Да, очень хорошо знал святитель Тихон, что такое бедность и голод. И не только в детстве. Вот он уже студент семинарии. Другие юноши веселятся, гуляют. А он всё над книгами сидит. Щёки впалые, да и сам худой-прехудой. Другие-то на семинарском довольствии вполне неплохо выглядят. В чём же дело? Да вот в чём. Тимофей половину своего хлеба продавал, чтобы свечек купить. А свечки-то не дёшевы. Но без них учебники как прочтёшь? Особенно долгими зимними вечерами. Это мы сейчас лампочку включим, и делай, что хочешь, а тогда только свечи были. Вот и выбирай: либо сытым быть, либо свет иметь для чтения. Тимофей выбирал последнее, потому что он по-настоящему хотел получить знания, и знания не простые, а самые важные: о Боге, о Его заповедях и законах. Вот и сидел со свечкой над книгой, пока другие в карты играли или гуляли по городу. Над ним даже и смеяться стали: ишь во святые лезет. Брали порой стоптанные лапти и давай ими, словно кадилами, раскачивать и припевать: «Величаем тя», будто святой он. В насмешку, конечно. И не думали они, что пройдёт двадцать лет, и этот бедный, худой Тима станет епископом, и некоторые из них, к тому времени священники, будут его встречать и во время службы, как положено, настоящими кадилами кадить ему.

– Вот, братцы, – говорил им тогда святитель с улыбкой, – вы мне когда-то стоптанными лаптями махали, а теперь настоящими кадилами кадите.
– Прости нас, владыка, – отвечали те испуганно.
– Да я не сержусь, так просто – вспомнилось.

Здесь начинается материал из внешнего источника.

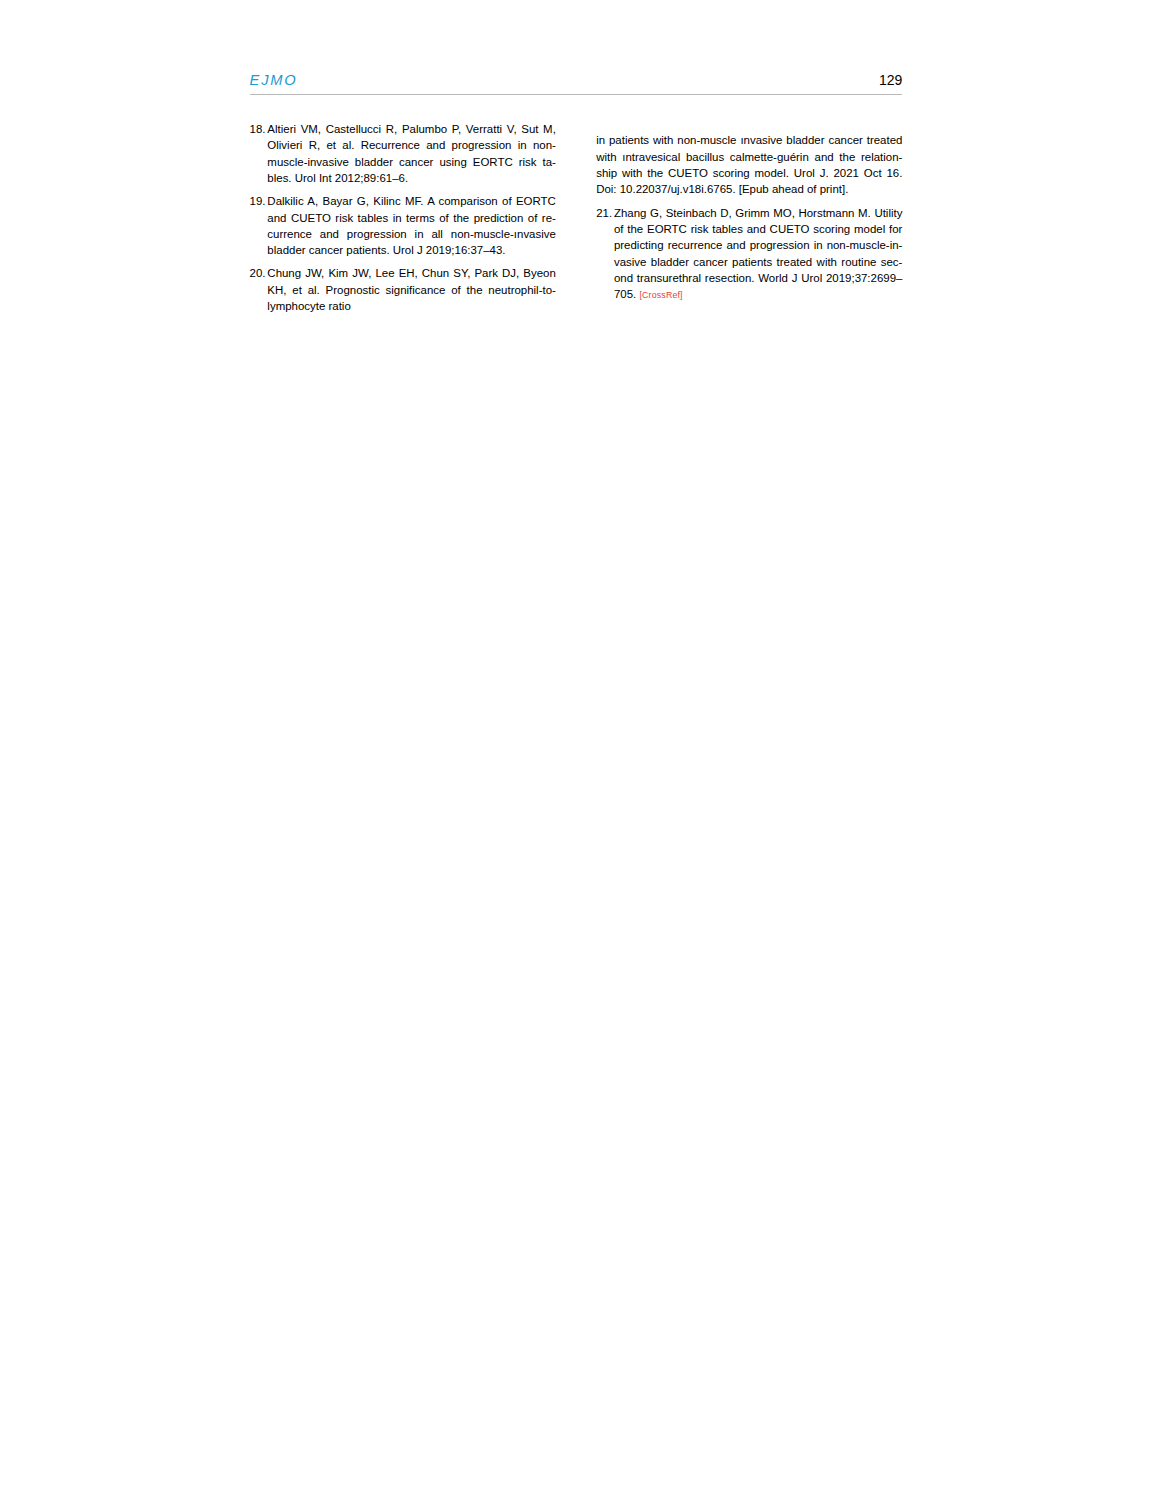EJMO 129
18. Altieri VM, Castellucci R, Palumbo P, Verratti V, Sut M, Olivieri R, et al. Recurrence and progression in non-muscle-invasive bladder cancer using EORTC risk tables. Urol Int 2012;89:61–6.
19. Dalkilic A, Bayar G, Kilinc MF. A comparison of EORTC and CUETO risk tables in terms of the prediction of recurrence and progression in all non-muscle-ınvasive bladder cancer patients. Urol J 2019;16:37–43.
20. Chung JW, Kim JW, Lee EH, Chun SY, Park DJ, Byeon KH, et al. Prognostic significance of the neutrophil-to-lymphocyte ratio
in patients with non-muscle ınvasive bladder cancer treated with ıntravesical bacillus calmette-guérin and the relationship with the CUETO scoring model. Urol J. 2021 Oct 16. Doi: 10.22037/uj.v18i.6765. [Epub ahead of print].
21. Zhang G, Steinbach D, Grimm MO, Horstmann M. Utility of the EORTC risk tables and CUETO scoring model for predicting recurrence and progression in non-muscle-invasive bladder cancer patients treated with routine second transurethral resection. World J Urol 2019;37:2699–705. [CrossRef]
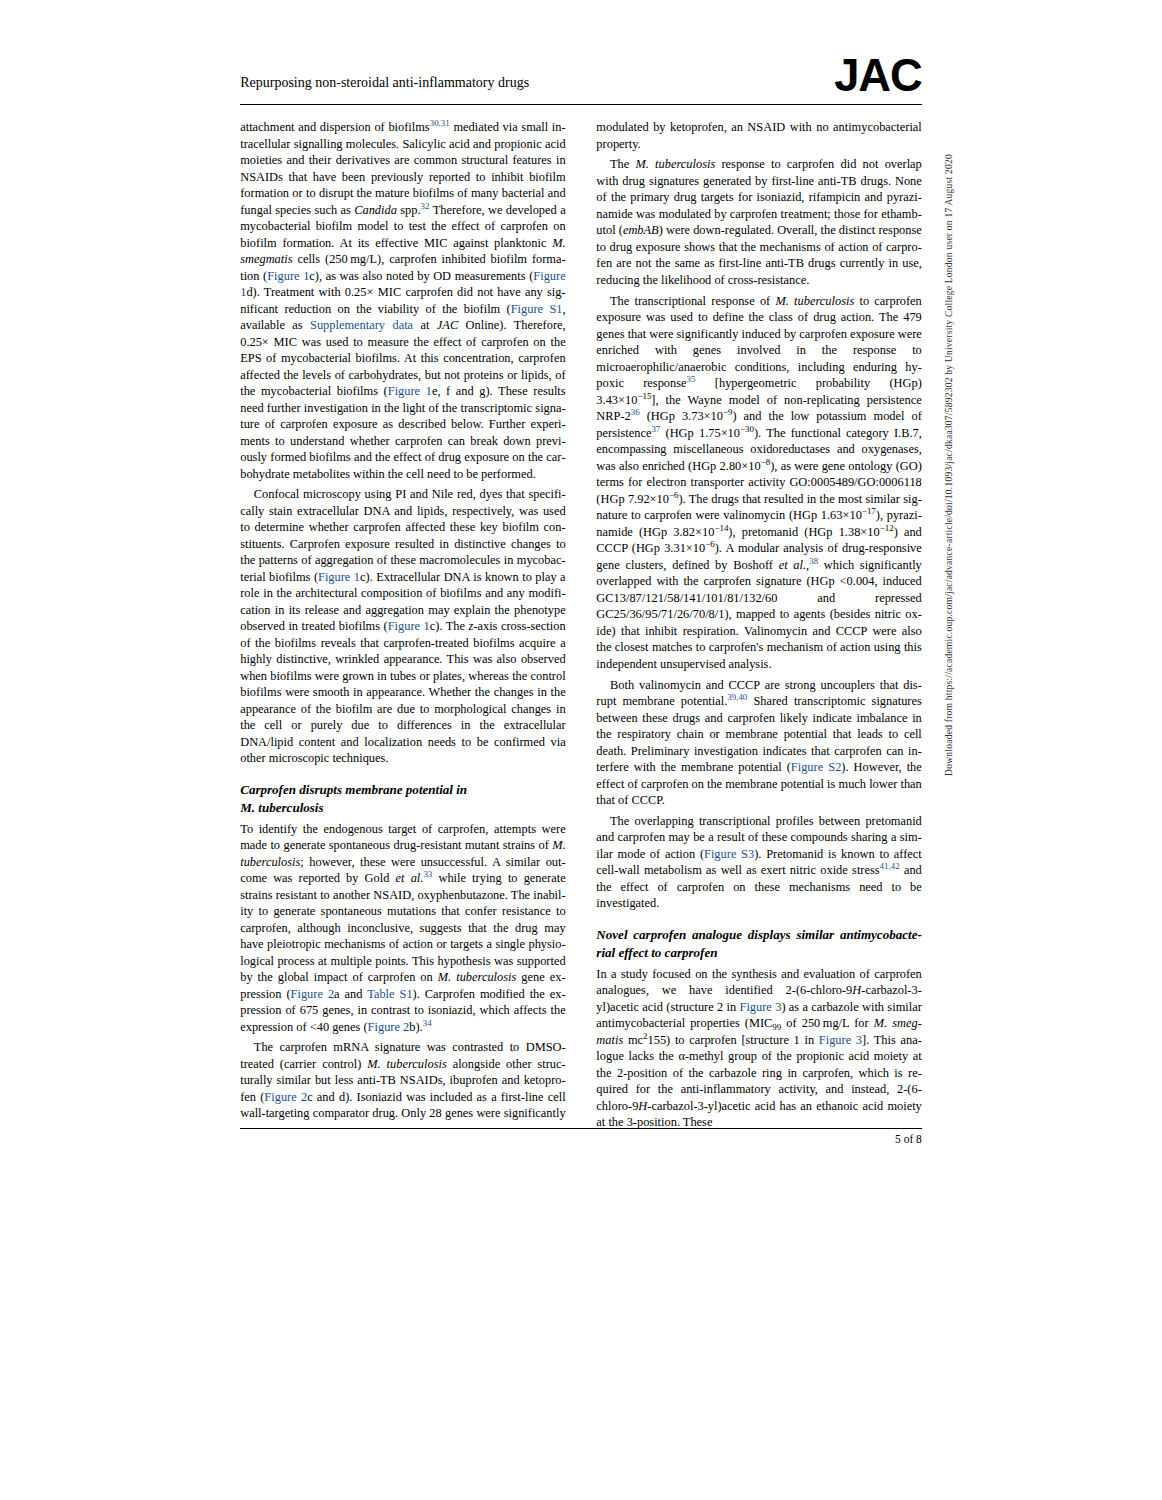Repurposing non-steroidal anti-inflammatory drugs
JAC
Downloaded from https://academic.oup.com/jac/advance-article/doi/10.1093/jac/dkaa307/5892302 by University College London user on 17 August 2020
attachment and dispersion of biofilms30,31 mediated via small intracellular signalling molecules. Salicylic acid and propionic acid moieties and their derivatives are common structural features in NSAIDs that have been previously reported to inhibit biofilm formation or to disrupt the mature biofilms of many bacterial and fungal species such as Candida spp.32 Therefore, we developed a mycobacterial biofilm model to test the effect of carprofen on biofilm formation. At its effective MIC against planktonic M. smegmatis cells (250 mg/L), carprofen inhibited biofilm formation (Figure 1c), as was also noted by OD measurements (Figure 1d). Treatment with 0.25× MIC carprofen did not have any significant reduction on the viability of the biofilm (Figure S1, available as Supplementary data at JAC Online). Therefore, 0.25× MIC was used to measure the effect of carprofen on the EPS of mycobacterial biofilms. At this concentration, carprofen affected the levels of carbohydrates, but not proteins or lipids, of the mycobacterial biofilms (Figure 1e, f and g). These results need further investigation in the light of the transcriptomic signature of carprofen exposure as described below. Further experiments to understand whether carprofen can break down previously formed biofilms and the effect of drug exposure on the carbohydrate metabolites within the cell need to be performed.
Confocal microscopy using PI and Nile red, dyes that specifically stain extracellular DNA and lipids, respectively, was used to determine whether carprofen affected these key biofilm constituents. Carprofen exposure resulted in distinctive changes to the patterns of aggregation of these macromolecules in mycobacterial biofilms (Figure 1c). Extracellular DNA is known to play a role in the architectural composition of biofilms and any modification in its release and aggregation may explain the phenotype observed in treated biofilms (Figure 1c). The z-axis cross-section of the biofilms reveals that carprofen-treated biofilms acquire a highly distinctive, wrinkled appearance. This was also observed when biofilms were grown in tubes or plates, whereas the control biofilms were smooth in appearance. Whether the changes in the appearance of the biofilm are due to morphological changes in the cell or purely due to differences in the extracellular DNA/lipid content and localization needs to be confirmed via other microscopic techniques.
Carprofen disrupts membrane potential in
M. tuberculosis
To identify the endogenous target of carprofen, attempts were made to generate spontaneous drug-resistant mutant strains of M. tuberculosis; however, these were unsuccessful. A similar outcome was reported by Gold et al.33 while trying to generate strains resistant to another NSAID, oxyphenbutazone. The inability to generate spontaneous mutations that confer resistance to carprofen, although inconclusive, suggests that the drug may have pleiotropic mechanisms of action or targets a single physiological process at multiple points. This hypothesis was supported by the global impact of carprofen on M. tuberculosis gene expression (Figure 2a and Table S1). Carprofen modified the expression of 675 genes, in contrast to isoniazid, which affects the expression of <40 genes (Figure 2b).34
The carprofen mRNA signature was contrasted to DMSO-treated (carrier control) M. tuberculosis alongside other structurally similar but less anti-TB NSAIDs, ibuprofen and ketoprofen (Figure 2c and d). Isoniazid was included as a first-line cell wall-targeting comparator drug. Only 28 genes were significantly modulated by ketoprofen, an NSAID with no antimycobacterial property.
The M. tuberculosis response to carprofen did not overlap with drug signatures generated by first-line anti-TB drugs. None of the primary drug targets for isoniazid, rifampicin and pyrazinamide was modulated by carprofen treatment; those for ethambutol (embAB) were down-regulated. Overall, the distinct response to drug exposure shows that the mechanisms of action of carprofen are not the same as first-line anti-TB drugs currently in use, reducing the likelihood of cross-resistance.
The transcriptional response of M. tuberculosis to carprofen exposure was used to define the class of drug action. The 479 genes that were significantly induced by carprofen exposure were enriched with genes involved in the response to microaerophilic/anaerobic conditions, including enduring hypoxic response35 [hypergeometric probability (HGp) 3.43×10−15], the Wayne model of non-replicating persistence NRP-236 (HGp 3.73×10−9) and the low potassium model of persistence37 (HGp 1.75×10−30). The functional category I.B.7, encompassing miscellaneous oxidoreductases and oxygenases, was also enriched (HGp 2.80×10−8), as were gene ontology (GO) terms for electron transporter activity GO:0005489/GO:0006118 (HGp 7.92×10−6). The drugs that resulted in the most similar signature to carprofen were valinomycin (HGp 1.63×10−17), pyrazinamide (HGp 3.82×10−14), pretomanid (HGp 1.38×10−12) and CCCP (HGp 3.31×10−6). A modular analysis of drug-responsive gene clusters, defined by Boshoff et al.,38 which significantly overlapped with the carprofen signature (HGp <0.004, induced GC13/87/121/58/141/101/81/132/60 and repressed GC25/36/95/71/26/70/8/1), mapped to agents (besides nitric oxide) that inhibit respiration. Valinomycin and CCCP were also the closest matches to carprofen's mechanism of action using this independent unsupervised analysis.
Both valinomycin and CCCP are strong uncouplers that disrupt membrane potential.39,40 Shared transcriptomic signatures between these drugs and carprofen likely indicate imbalance in the respiratory chain or membrane potential that leads to cell death. Preliminary investigation indicates that carprofen can interfere with the membrane potential (Figure S2). However, the effect of carprofen on the membrane potential is much lower than that of CCCP.
The overlapping transcriptional profiles between pretomanid and carprofen may be a result of these compounds sharing a similar mode of action (Figure S3). Pretomanid is known to affect cell-wall metabolism as well as exert nitric oxide stress41,42 and the effect of carprofen on these mechanisms need to be investigated.
Novel carprofen analogue displays similar antimycobacterial effect to carprofen
In a study focused on the synthesis and evaluation of carprofen analogues, we have identified 2-(6-chloro-9H-carbazol-3-yl)acetic acid (structure 2 in Figure 3) as a carbazole with similar antimycobacterial properties (MIC99 of 250 mg/L for M. smegmatis mc2155) to carprofen [structure 1 in Figure 3]. This analogue lacks the α-methyl group of the propionic acid moiety at the 2-position of the carbazole ring in carprofen, which is required for the anti-inflammatory activity, and instead, 2-(6-chloro-9H-carbazol-3-yl)acetic acid has an ethanoic acid moiety at the 3-position. These
5 of 8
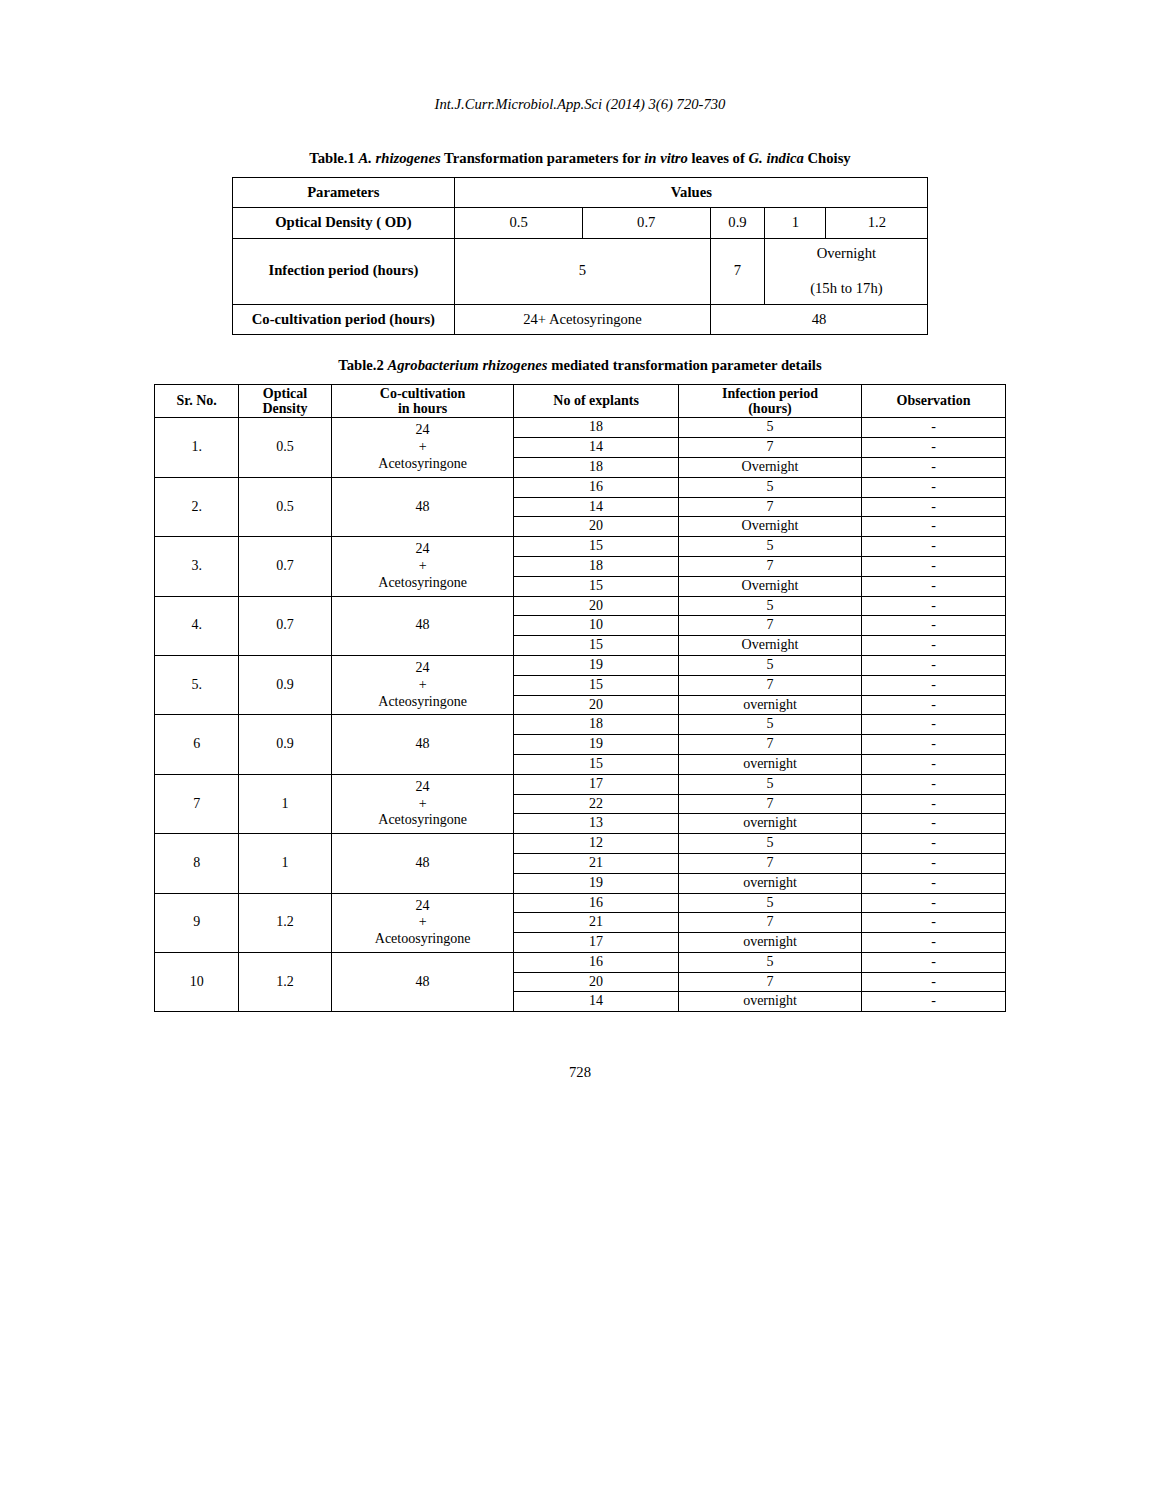Int.J.Curr.Microbiol.App.Sci (2014) 3(6) 720-730
Table.1 A. rhizogenes Transformation parameters for in vitro leaves of G. indica Choisy
| Parameters | Values |
| --- | --- |
| Optical Density ( OD) | 0.5 | 0.7 | 0.9 | 1 | 1.2 |
| Infection period (hours) | 5 | 7 | Overnight (15h to 17h) |
| Co-cultivation period (hours) | 24+ Acetosyringone | 48 |
Table.2 Agrobacterium rhizogenes mediated transformation parameter details
| Sr. No. | Optical Density | Co-cultivation in hours | No of explants | Infection period (hours) | Observation |
| --- | --- | --- | --- | --- | --- |
| 1. | 0.5 | 24 + Acetosyringone | 18 | 5 | - |
| 14 | 7 | - |
| 18 | Overnight | - |
| 2. | 0.5 | 48 | 16 | 5 | - |
| 14 | 7 | - |
| 20 | Overnight | - |
| 3. | 0.7 | 24 + Acetosyringone | 15 | 5 | - |
| 18 | 7 | - |
| 15 | Overnight | - |
| 4. | 0.7 | 48 | 20 | 5 | - |
| 10 | 7 | - |
| 15 | Overnight | - |
| 5. | 0.9 | 24 + Acteosyringone | 19 | 5 | - |
| 15 | 7 | - |
| 20 | overnight | - |
| 6 | 0.9 | 48 | 18 | 5 | - |
| 19 | 7 | - |
| 15 | overnight | - |
| 7 | 1 | 24 + Acetosyringone | 17 | 5 | - |
| 22 | 7 | - |
| 13 | overnight | - |
| 8 | 1 | 48 | 12 | 5 | - |
| 21 | 7 | - |
| 19 | overnight | - |
| 9 | 1.2 | 24 + Acetoosyringone | 16 | 5 | - |
| 21 | 7 | - |
| 17 | overnight | - |
| 10 | 1.2 | 48 | 16 | 5 | - |
| 20 | 7 | - |
| 14 | overnight | - |
728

Бывший ученик семинарии стал её же преподавателем, и величали его теперь не Тимой, а Тимофеем Савельичем. Усердно трудился молодой учитель. Нередко ночами готовился к урокам. А ещё любил он ночью выйти из комнаты во двор семинарии, подставить лицо тихому ночному ветерку и глядеть в небо. Там, за чёрным покровом небосвода, исколотого бисеринками звёзд, незримо живёт Господь со всеми небесными воинствами. Много об этом размышлял Тимофей Савельич. И вот однажды тёплой майской ночью он стоял на крыльце, вглядываясь в мерцающие звёзды. Светло было на душе. Сердце замирало от таинственной сладости, и вдруг словно бы чья-то рука отодвинула небесный полог, и там, на безмерной высоте, представился будущему епископу такой свет, такое сияние, такое чудесное зрелище, что до самой старости, вспоминая это видение, святитель ощущал ни с чем не сравнимую радость. «Там люди, яко солнца, сияют, там истинная жизнь, там истинная честь и слава, там истинная радость и веселие, там истинное блаженство и всё вечное и бесконечное», – писал святитель перед самой смертью о Царстве Небесном, писал так, словно бы и в самом деле заглянул в блаженную вечность.